Problem
Filter the data for lines with the word "Ranking" and copy those lines.

(Records shown begins)

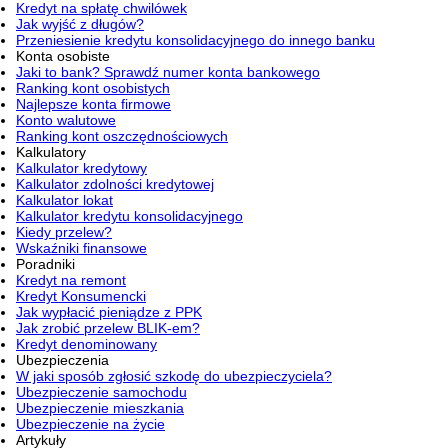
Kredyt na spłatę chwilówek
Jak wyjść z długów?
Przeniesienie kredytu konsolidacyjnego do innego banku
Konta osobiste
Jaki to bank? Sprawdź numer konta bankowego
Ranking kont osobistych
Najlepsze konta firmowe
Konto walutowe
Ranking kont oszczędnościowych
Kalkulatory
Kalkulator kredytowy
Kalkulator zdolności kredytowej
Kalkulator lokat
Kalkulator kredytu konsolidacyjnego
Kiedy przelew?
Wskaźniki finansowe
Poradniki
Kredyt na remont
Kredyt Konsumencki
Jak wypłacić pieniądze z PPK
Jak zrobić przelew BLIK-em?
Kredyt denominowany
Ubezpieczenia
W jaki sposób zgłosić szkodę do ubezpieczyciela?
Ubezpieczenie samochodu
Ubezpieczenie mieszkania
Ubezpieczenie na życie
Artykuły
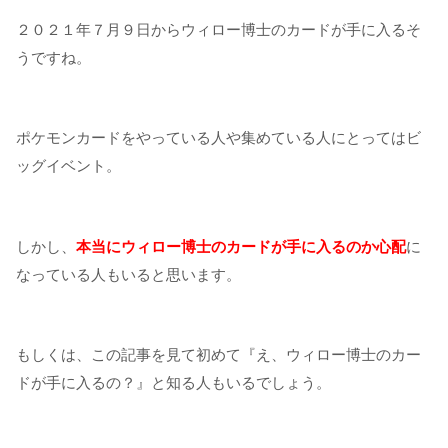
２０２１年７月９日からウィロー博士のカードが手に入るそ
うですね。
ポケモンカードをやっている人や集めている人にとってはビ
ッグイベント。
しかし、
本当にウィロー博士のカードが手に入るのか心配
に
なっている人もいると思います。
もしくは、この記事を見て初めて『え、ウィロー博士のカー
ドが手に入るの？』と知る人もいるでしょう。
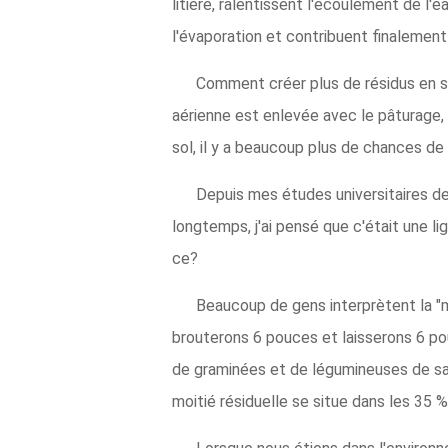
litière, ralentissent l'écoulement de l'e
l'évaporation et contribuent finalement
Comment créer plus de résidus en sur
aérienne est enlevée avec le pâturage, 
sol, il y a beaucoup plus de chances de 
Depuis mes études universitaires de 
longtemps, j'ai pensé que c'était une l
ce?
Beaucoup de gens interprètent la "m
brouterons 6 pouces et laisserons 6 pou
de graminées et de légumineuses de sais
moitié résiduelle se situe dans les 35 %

(Records shown ends)

Response to the exercise
Ranking kont osobistych
Ranking kont oszczędnościowych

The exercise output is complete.